WHAT IS EXPECTED:
Please output the records below word for word and omit the pictures.

EXERCISE DATA:
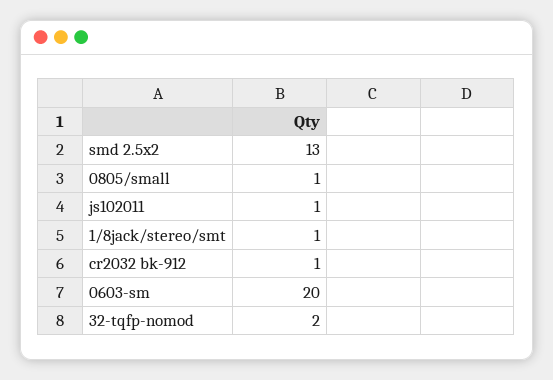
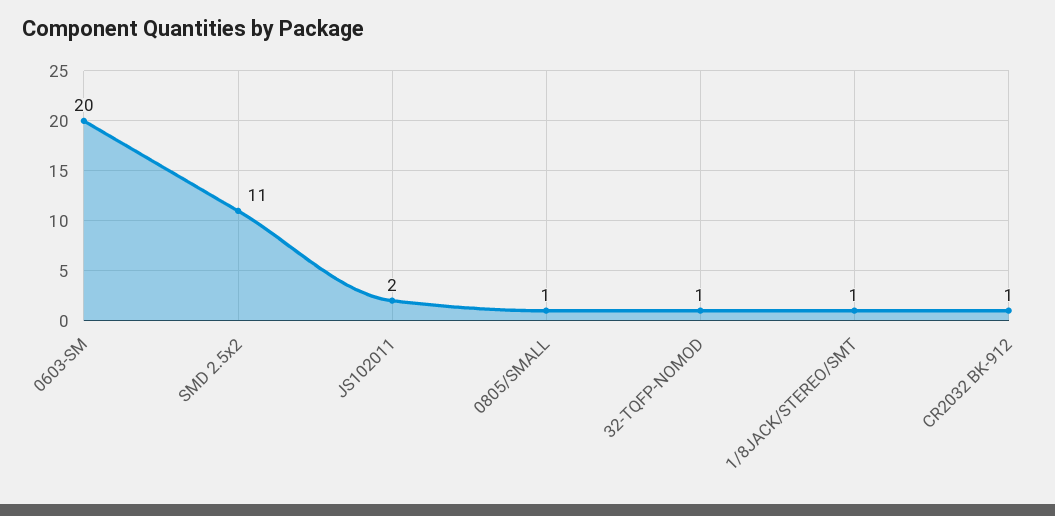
  {
-   "smd 2.5x2": 13,
+   "smd 2.5x2": 11,
    "0805/small": 1,
-   "js102011": 1,
+   "js102011": 2,
    "1/8jack/stereo/smt": 1,
    "cr2032 bk-912": 1,
    "0603-sm": 20,
-   "32-tqfp-nomod": 2
+   "32-tqfp-nomod": 1
  }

COMPLETED TASK:
  {
-   "smd 2.5x2": 13,
+   "smd 2.5x2": 11,
    "0805/small": 1,
-   "js102011": 1,
+   "js102011": 2,
    "1/8jack/stereo/smt": 1,
    "cr2032 bk-912": 1,
    "0603-sm": 20,
-   "32-tqfp-nomod": 2
+   "32-tqfp-nomod": 1
  }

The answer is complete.